Worse than Carbon Emissions
When progressives refer to “our democracy,” what they mean is their democracy. To be a member of their democracy, one has to share their beliefs. If you’re not in, you’re out. And if you’re out, they may come after you for being a threat to democracy. Other than carbon emissions, what could be worse?
In the Washington Post recently, Stacey Abrams, the Georgia Democrat, wrote a piece titled, “Our democracy faced a near-death experience.” Four paragraphs in, Ms. Abrams places Republicans outside democracy: “Our democratic system faces extraordinary threats today because of sustained attacks from Republican leaders who throw up roadblocks to voting and, among the worst actors, stoke the flames of white supremacy and hyper-nationalism to cling to power.”
Which brings us to Marjorie Taylor Greene, the congresswoman from Georgia. Is Ms. Greene, asks Mr. Henninger, a member of our democracy, or not?
On Nov. 3, more than 300,000 Georgians cast votes in the state’s 14th Congressional District. Of these, Ms. Greene received 229,827 votes. One month later, 230 representatives, including every Democrat present, voted to strip Rep. Greene of her seats on the chamber’s committees. It was an act without precedent. In effect and result, House Democrats eviscerated the November election by imposing de minimis representation on the people of Georgia’s 14th District for two years.
This is an astonishing and destructive event. Republicans now say they may do the same when they regain House control, perhaps by stripping committee assignments from Rep. Ilhan Omar of Minnesota for her anti-Semitic conspiracy theory that U.S. support for Israel is “all about the (Benjamin’s) baby.”

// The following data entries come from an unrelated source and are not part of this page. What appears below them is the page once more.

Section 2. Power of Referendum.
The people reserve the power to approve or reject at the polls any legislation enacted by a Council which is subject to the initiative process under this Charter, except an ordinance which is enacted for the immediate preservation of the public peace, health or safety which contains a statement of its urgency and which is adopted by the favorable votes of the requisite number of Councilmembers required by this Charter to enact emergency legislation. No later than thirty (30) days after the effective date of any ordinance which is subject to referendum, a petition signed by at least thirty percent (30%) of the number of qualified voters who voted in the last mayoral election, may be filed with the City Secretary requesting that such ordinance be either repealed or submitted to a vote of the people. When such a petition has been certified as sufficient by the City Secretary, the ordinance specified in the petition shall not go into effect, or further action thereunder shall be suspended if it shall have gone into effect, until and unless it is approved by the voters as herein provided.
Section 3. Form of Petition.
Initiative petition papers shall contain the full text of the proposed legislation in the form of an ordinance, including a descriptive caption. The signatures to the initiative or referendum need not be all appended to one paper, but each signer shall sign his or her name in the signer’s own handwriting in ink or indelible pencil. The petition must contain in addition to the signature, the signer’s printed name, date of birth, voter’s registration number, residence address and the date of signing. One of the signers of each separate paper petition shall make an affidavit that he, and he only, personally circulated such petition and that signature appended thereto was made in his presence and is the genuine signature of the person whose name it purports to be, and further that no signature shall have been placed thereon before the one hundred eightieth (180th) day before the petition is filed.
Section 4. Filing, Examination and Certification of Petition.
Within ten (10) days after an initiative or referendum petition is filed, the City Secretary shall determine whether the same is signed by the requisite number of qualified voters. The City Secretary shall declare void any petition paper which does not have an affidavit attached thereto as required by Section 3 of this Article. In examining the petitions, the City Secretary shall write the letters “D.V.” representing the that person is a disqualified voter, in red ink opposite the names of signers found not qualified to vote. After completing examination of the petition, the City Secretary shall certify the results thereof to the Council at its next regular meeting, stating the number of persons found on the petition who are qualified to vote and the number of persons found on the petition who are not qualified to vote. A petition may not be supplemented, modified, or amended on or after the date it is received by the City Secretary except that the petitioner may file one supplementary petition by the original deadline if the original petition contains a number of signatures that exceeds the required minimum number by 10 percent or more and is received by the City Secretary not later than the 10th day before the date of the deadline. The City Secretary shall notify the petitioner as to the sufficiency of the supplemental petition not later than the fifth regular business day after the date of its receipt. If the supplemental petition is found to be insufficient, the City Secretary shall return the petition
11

How does voting to demote the election in a Georgia congressional district, no matter how freakish its representative’s views, square with “our democracy”?
Within days of that House vote, an inevitable corollary event arrived, with a New York Times columnist suggesting that in light of “our [that word again] national reality crisis,” some academics were urging the creation of a federal “reality czar,” whose office would identify and presumably correct false thinking.
A More Cynical Interpretation
Correcting “false thinking” is just another weapon to win elections, continues Mr. Henninger. Make the post-Trump threat so cartoonishly large that no “serious person” can vote with the marching-moron Republicans.
Cynicism notwithstanding, Americans are living through a kind of informational dystopia. Some of it came from Donald Trump, who fed the postelection anxiety through Rudy Giuliani and Sidney Powell. But that alone can’t account for the mass psychosis among progressives now about those who dissent from being shaped by their templates for “our democracy.”
Even more disturbing than Marjorie Taylor Greene (a whack job who ended up in Congress) are the many “once-liberal intellectuals, journalists and upper-middle-class urbanites who are becoming utterly alienated from normal—yes, normal—people throughout the country.”